Compliance, mostly, but also Information, and a bit of Governance (why didn’t they have controls in place after the first consent decree?).
“Special Counsel Disputes BuzzFeed Report That Alleged Trump Directed Cohen to Lie to Congress,” The Wall Street Journal, January 19, 2019. In a surprise move, Mueller’s team denies a press report that Trump told Cohen to lie.
When you have two conflicting stories about the same event, who are you going to believe? Which source has the higher reputation for truth and veracity, based upon your experience?
All information does not have equal value. And is either one of the two stories necessarily the truth? How and when is that determined?
“Two Snap Executives Pushed Out After Probe Into Inappropriate Relationship,” The Wall Street Journal, January 19, 2019. Head of global security (and his boss) canned after investigation into relationship with outside contractor.

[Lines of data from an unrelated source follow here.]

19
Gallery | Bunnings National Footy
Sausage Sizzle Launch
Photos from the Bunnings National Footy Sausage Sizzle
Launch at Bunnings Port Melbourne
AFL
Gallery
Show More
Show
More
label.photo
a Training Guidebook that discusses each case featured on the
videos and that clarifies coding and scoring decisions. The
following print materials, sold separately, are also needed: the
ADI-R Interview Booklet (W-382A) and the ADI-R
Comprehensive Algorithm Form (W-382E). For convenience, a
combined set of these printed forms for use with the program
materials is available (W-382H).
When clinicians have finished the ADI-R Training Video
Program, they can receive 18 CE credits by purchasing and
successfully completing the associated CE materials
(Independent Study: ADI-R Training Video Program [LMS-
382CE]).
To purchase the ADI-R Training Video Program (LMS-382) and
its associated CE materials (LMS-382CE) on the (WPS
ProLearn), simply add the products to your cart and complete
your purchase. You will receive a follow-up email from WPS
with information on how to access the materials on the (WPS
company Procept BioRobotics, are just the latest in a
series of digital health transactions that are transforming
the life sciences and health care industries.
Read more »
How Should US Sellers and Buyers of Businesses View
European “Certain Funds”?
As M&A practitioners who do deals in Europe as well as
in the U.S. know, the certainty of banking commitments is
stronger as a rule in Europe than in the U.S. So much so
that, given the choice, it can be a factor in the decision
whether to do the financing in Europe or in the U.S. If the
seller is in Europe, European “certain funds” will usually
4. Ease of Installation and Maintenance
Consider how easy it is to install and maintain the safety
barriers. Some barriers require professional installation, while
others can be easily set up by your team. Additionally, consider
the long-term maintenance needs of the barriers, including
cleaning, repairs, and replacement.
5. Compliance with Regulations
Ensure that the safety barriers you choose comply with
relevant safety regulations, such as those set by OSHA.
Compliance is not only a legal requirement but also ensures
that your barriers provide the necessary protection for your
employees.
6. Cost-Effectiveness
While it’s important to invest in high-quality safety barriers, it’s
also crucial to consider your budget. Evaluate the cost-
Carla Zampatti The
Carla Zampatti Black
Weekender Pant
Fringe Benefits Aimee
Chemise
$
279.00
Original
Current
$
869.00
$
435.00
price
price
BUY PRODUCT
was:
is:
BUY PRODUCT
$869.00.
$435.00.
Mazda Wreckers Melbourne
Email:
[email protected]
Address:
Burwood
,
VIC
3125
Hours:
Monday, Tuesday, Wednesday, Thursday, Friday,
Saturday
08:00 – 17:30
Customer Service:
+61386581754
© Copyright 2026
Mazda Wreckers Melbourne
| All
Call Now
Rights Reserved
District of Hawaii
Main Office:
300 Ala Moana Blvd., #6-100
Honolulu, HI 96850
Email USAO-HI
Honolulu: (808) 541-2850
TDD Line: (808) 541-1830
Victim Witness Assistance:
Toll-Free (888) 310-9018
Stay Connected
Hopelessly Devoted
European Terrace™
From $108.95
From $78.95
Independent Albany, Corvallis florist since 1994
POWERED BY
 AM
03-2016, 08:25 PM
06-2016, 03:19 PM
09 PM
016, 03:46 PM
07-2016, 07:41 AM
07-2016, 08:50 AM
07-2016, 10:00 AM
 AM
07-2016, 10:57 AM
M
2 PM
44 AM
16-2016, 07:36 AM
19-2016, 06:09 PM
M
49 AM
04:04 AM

What happens when your head of global security doesn’t follow the rules. Or the head of HR? Is something “off” about the culture? Or is it just a case of the ship taking on a lot of water?
This is just a Governance point, with a dash of Compliance, with policy.
“New Jersey Lawmakers Push to Know Who Hired Official Accused of Sexual Assault,” The Wall Street Journal, January 19, 2019. Nobody remembers who hired a chief of staff for a state development authority (he’s accused of sexual assault).
A trifecta, with Governance, Information, and Compliance implications. We document things because (a) people forget, (b) people leave, and (c) people lie. Documents, while they may lie and may leave, don’t forget (except to the extent that they lose context or are confusing). We have rules/policies/procedures that we document certain happenings and that we keep those documents in a certain place for a certain time. And people sometimes don’t follow those rules/policies/procedures, because they don’t feel that they are important enough (or they attempt to destroy the evidence). But rest assured, there’s an email or a text lurking somewhere.